Die Kosten bis zum Meisterbrief lassen sich in die vier Teile der Meisterprüfung (nach Gebührenordnung der Handwerkskammer) plus Zusatzkosten aufteilen:
- Teil I: Prüfung der meisterhaften Verrichtung der wesentlichen Tätigkeiten (240 Euro)
- Teil II: Prüfung der erforderlichen fachtheoretischen Kenntnisse (200 Euro)
- Teil III: Prüfung der erforderlichen betriebswirtschaftlichen, kaufmännischen und rechtlichen Kenntnisse (156 Euro)
- Teil IV: Prüfung der erforderlichen berufs- und arbeitspädagogischen Kenntnisse (156 Euro)
- Je nach Gewerk zusätzliche Kosten (275 bis 815 Euro)
- Kosten für Lernmaterial, Anmeldegebühren, ggf. Unterkunfts- und Fahrtkosten
Viele Handwerker schrecken die hohen Kosten und der große Zeitaufwand zur Erlangung des Meistertitels ab. Dabei können Sie finanzielle Unterstützung wie etwa BAföG (Studium) oder Meister-BAföG (Meisterschule) beanspruchen. Beim Meister-BAföG bezuschusst der Staat die Meisterprüfung mit bis zu 40 Prozent.

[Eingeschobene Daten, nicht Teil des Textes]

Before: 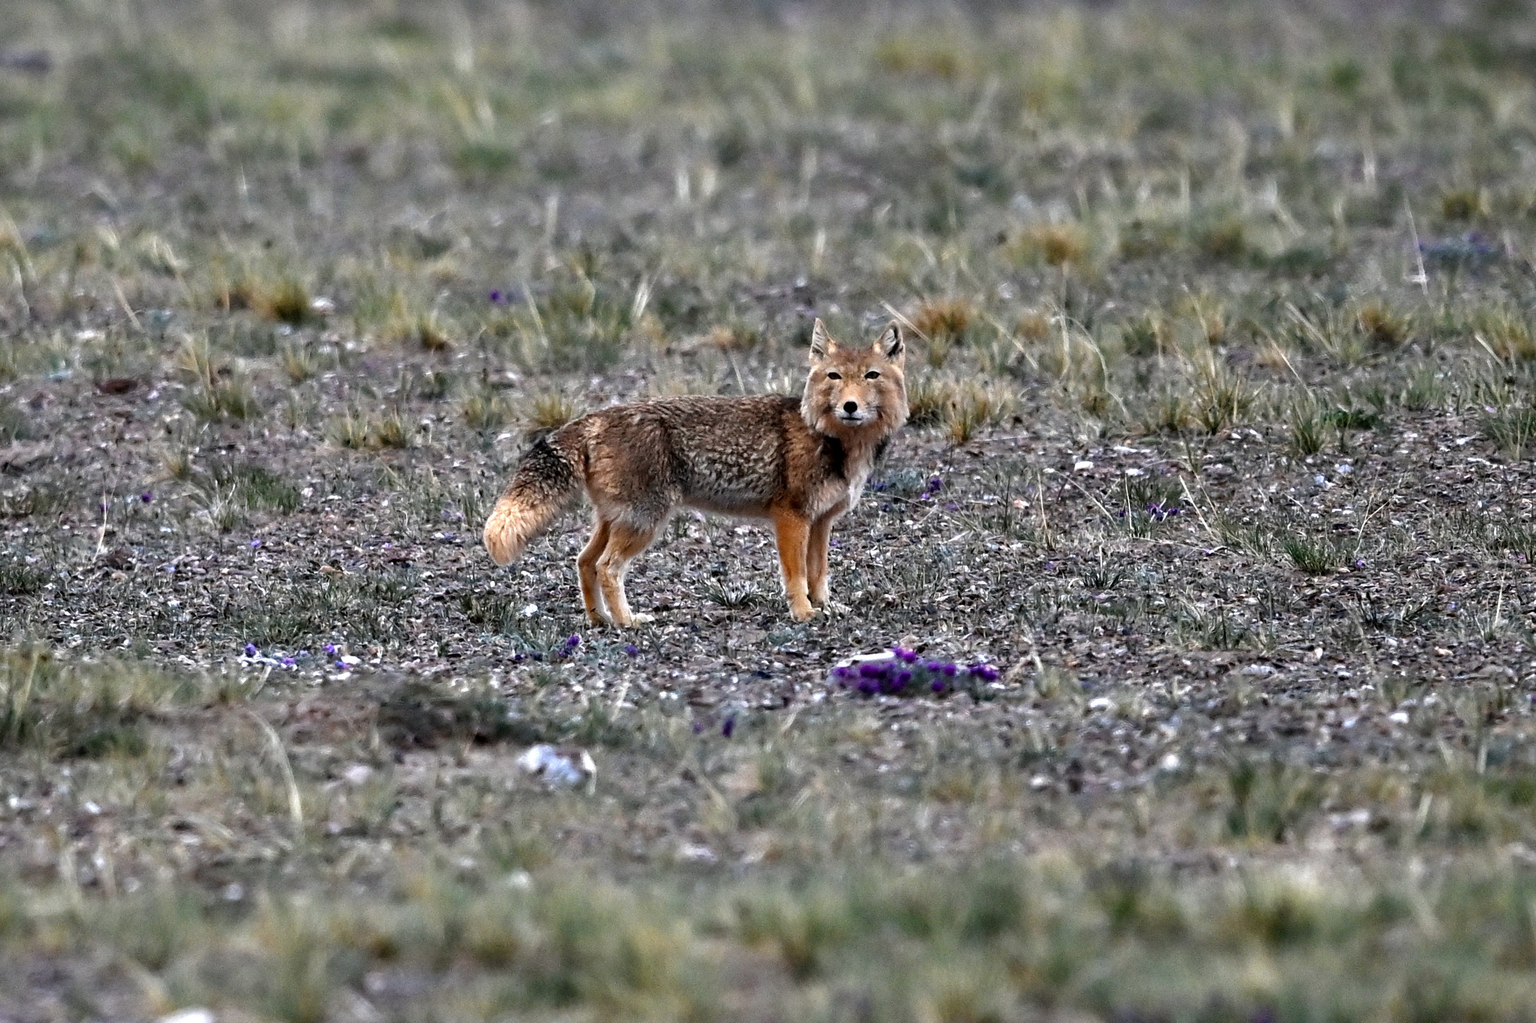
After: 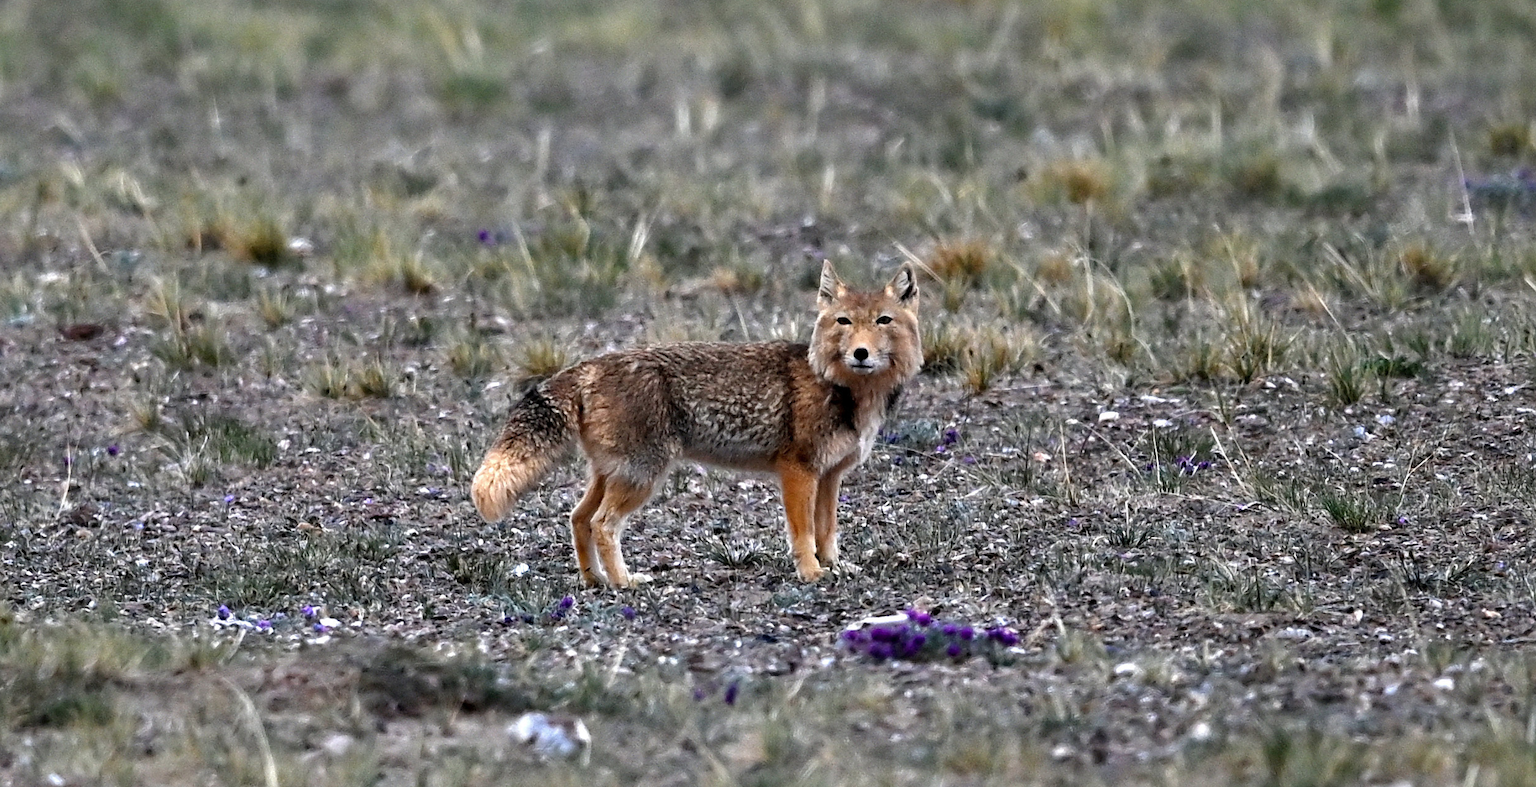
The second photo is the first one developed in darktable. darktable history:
crop: left 2.615%, top 7.236%, right 3.243%, bottom 20.263%
shadows and highlights: shadows 24.93, highlights -23.82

| Selbstständig ohne Meister: den Meisterzwang umgehen
Wer seinen eigenen Handwerksbetrieb gründen möchte, aber keinen Meistertitel hat, kann bei einigen meisterpflichtigen Gewerken wie z. B. Bäcker, Heizungsbauer oder Fleischer seit 2004 von Sonderregelungen Gebrauch machen:
- Stellen Sie jemanden mit Meistertitel als Betriebsleiter ein
- Andere Ausbildungen können die Meisterschule ersetzen
- Ausübungsberechtigung / Altgesellenregelung beantragen
- Ausnahmebewilligung beantragen
- EU-Ausländer können ebenfalls eine Ausübungsberechtigung erhalten
Nach § 7 Abs. 2 der HWO können auch andere Weiterbildungen als Ersatz für die Meisterschule akzeptiert werden. So bspw. das Studium des entsprechenden Gewerks mit einem Bachelor-Abschluss.

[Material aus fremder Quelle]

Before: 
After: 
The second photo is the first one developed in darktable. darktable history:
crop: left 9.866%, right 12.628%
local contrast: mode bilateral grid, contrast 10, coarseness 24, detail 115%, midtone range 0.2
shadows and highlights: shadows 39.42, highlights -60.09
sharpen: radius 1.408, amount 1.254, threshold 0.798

Um von der Altgesellenregelung gemäß § 7b HWO profitieren zu können, müssen Gründer folgende Voraussetzungen erfüllen:
- Mindestens sechs Jahre Berufserfahrung in einem entsprechenden Betrieb
- Für mindestens vier Jahre davon muss eine leitende Position ausgeübt worden sein
- Erfolgreicher Abschluss der Gesellenprüfung (oder einer vergleichbaren Prüfung)

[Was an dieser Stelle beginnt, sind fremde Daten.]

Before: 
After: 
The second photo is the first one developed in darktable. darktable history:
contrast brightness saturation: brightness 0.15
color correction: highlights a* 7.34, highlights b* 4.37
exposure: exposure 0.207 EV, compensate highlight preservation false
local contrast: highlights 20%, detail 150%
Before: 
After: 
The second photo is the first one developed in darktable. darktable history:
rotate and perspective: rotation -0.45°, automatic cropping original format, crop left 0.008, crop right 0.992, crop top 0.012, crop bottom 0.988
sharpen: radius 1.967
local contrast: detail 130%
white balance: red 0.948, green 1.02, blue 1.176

- Nachweisbare betriebswirtschaftliche, rechtliche und kaufmännische Kenntnisse, die normalerweise während der Ausbildung zum Meister erlernt werden
Wenn diese Bedingungen erfüllt sind, können Gründer eine Ausübungsberechtigung bei der zuständigen Handwerkskammer (HWK) beantragen und so in die Handwerksrolle eingetragen werden – auch ohne Meistertitel.
Von der Altgesellenregelung sind allerdings einige wenige Handwerksberufe ausgeschlossen: Augenoptiker, Schornsteinfeger, Zahntechniker, Orthopädietechniker und -schuhmacher oder Hörgerätekustiker können die Ausübungsberechtigung nicht beanspruchen.
Unter besonderen Umständen und in Ausnahmefällen kann die Eintragung in der Handwerksrolle auch ohne Meister erfolgen. Hierfür muss der Antragsteller allerdings nachweislich meisterähnliche Kenntnisse und Fertigkeiten besitzen. Ein Ausnahmefall liegt laut HWO in folgenden Szenarien vor:
- Wenn die Ablegung der Meisterprüfung zum Zeitpunkt der Antragstellung oder auch danach eine für den Antragsteller unzumutbaare Belastung darstellt
- Fortgeschrittenes Lebensalter (ab ca. 47 Jahren)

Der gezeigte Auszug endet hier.